■ **TEXT SHOWN**:

What are some possibilities of what that might be? Is it only one thing? More than one?

Before you know the whole story, you develop a whole range of expectations of what might happen. The Essenes at Qumran believed that there might be several Messianic figures because of the conflicting images in the Old Testament (comforter, warrior, deliverer, etc). However, once you learn what all these things are describing, it all makes sense and you begin to realize new things that pointed to that future reality that you never noticed before.

What was being described in the hypothetical example above? A center that is producing Christian literature, training, and transporting missionaries and literature all over the world. They are reaching the lost on a daily basis. It is one building, not many. It never knows darkness because it runs 24/7 and because it is doing its part to be a light to the world. It is a place of truth and is changing the world. Now that you know that, it all makes sense. You begin to realize that some of the possibilities you generated were not quite correct, although they had some correct components.

One difficulty we run into is that some of the information was figurative and others parts were literal. Some parts had both figurative and literal components (no night). The temptation is that once you have had the answer to those details, after a while you begin to think that it all made perfect sense the whole time. But it didn’t. That is like the view of the Messiah. Now that we know it is Jesus, it really changes the way you look at scripture. Now, all of a sudden things jump out that sound like the Messiah that were not recognized that way all the time. It sounds obvious to us because we know about Jesus but it wasn’t as obvious to them.

We read verses like the following as obvious prophesies of Jesus:

  • Isa 53
  • Psalm 22
  • Isa 7:14
  • Zech 11:12-13 (Mtt 27:9-10)
  • Jer 31:31-34

These were not so obvious to them. Only in hindsight do these things begin to fall into place from our perspective of knowing that Jesus is the answer. There are all sorts of charts and diagrams on the prophesies concerning the Messiah but one thing is clear, if they had made a chart of what they considered prophesies of the Messiah in 600 B.C. it would certainly have been a lot shorter than the ones we develop today. Why? Because now we can see those things clearly and more pieces begin to fall into place.

The Jew’s had a misunderstanding of who/what the Messiah was supposed to be because they didn’t have all of the pieces in front of them and they weren’t privy to all the stories about Jesus’ life that we are. What do you typically hear that the Jews expected in a Messiah?

  • Military leader who would free them from the Romans.
    • Acts 1:6 – Restore the kingdom
    • Mark 10:35-45, Luke 22:24-27 – sitting by Jesus in the kingdom
    • John 6:15 – they were going to make Jesus king.
    • John 19:19 – King of the Jews (irony)

Where does this idea come from?

  • Who did the Jews live under rule from? Rome.
  • Was that all fun and games? They were oppressed and had to pay heavy taxes, etc.

■ **PROBLEM STATEMENT**:
According to the passage on Messianic prophecy, why would a chart of Messianic prophecies made in 600 B.C. have been shorter than the ones made today? Answer in one to three sentences. The lines after this point are separate material, unconnected to the passage on Messianic prophecy.

■ **RAW DATA**:

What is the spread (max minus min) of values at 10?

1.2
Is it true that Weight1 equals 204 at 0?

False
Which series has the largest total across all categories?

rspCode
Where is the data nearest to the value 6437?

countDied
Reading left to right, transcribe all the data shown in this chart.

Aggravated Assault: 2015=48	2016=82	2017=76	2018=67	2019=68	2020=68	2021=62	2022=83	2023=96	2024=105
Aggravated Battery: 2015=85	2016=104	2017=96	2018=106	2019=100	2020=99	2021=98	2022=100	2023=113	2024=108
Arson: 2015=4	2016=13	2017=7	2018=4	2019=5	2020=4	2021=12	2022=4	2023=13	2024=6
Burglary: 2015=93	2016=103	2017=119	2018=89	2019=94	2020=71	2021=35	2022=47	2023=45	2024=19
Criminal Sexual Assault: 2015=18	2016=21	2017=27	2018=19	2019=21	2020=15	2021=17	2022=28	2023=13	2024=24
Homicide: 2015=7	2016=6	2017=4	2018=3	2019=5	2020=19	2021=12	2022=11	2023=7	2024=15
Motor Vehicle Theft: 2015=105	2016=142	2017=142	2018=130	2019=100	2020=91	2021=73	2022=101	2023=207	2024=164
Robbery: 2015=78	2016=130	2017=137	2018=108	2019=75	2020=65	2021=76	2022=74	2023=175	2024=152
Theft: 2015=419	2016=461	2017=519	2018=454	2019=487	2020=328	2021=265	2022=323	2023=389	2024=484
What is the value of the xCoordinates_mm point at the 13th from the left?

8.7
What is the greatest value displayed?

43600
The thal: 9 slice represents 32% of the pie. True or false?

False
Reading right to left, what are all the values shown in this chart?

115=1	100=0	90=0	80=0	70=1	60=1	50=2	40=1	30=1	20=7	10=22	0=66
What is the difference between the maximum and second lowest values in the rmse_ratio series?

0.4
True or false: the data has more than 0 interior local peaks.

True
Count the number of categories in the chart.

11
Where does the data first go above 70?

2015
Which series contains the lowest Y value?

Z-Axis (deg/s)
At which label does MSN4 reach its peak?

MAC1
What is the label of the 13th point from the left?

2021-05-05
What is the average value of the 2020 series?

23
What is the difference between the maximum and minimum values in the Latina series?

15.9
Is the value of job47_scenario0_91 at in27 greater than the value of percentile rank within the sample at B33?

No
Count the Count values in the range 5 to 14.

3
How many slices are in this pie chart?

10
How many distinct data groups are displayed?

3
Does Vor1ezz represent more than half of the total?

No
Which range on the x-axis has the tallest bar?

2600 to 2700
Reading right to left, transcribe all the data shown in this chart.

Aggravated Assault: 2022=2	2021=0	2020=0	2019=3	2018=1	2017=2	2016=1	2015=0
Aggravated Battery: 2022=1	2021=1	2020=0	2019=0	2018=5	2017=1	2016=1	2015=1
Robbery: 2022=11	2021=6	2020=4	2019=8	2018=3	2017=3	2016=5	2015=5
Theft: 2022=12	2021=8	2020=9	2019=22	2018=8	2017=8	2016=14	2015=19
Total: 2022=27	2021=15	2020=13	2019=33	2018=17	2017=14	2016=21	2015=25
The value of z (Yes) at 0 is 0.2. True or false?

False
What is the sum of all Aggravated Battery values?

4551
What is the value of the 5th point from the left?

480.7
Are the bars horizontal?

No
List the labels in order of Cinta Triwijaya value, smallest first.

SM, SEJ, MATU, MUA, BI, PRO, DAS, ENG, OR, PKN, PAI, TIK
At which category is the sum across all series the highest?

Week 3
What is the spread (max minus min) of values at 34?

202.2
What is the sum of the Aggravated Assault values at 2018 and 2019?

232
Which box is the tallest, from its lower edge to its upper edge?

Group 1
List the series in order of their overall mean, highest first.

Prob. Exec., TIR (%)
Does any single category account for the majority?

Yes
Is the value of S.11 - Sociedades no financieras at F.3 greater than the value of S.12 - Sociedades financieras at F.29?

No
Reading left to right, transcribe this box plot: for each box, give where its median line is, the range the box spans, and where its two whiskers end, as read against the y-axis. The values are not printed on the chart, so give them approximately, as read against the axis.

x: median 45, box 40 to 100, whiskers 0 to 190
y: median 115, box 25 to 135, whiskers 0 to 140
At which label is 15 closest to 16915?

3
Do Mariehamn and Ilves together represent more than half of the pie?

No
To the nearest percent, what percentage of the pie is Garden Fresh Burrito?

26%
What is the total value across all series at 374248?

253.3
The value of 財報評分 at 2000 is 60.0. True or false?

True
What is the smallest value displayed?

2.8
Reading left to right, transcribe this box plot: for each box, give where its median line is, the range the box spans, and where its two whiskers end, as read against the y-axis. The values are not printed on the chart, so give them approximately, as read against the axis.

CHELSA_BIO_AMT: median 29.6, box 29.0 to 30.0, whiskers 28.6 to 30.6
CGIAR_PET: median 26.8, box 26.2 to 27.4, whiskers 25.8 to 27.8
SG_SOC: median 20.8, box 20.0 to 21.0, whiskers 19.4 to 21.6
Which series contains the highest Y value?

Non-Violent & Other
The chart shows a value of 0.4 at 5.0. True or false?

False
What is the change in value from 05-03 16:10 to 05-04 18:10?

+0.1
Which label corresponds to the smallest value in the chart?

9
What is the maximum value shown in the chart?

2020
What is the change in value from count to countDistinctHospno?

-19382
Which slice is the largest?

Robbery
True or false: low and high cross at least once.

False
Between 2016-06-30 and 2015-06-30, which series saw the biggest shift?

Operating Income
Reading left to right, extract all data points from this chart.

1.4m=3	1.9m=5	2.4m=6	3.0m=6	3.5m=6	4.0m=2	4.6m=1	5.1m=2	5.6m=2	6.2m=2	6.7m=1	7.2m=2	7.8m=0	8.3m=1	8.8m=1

■ **RESULT**:
Today those things can be seen clearly, and more pieces fall into place, because people now know that Jesus is the answer. The prophecies became recognizable only in hindsight, so earlier readers would have identified fewer of them.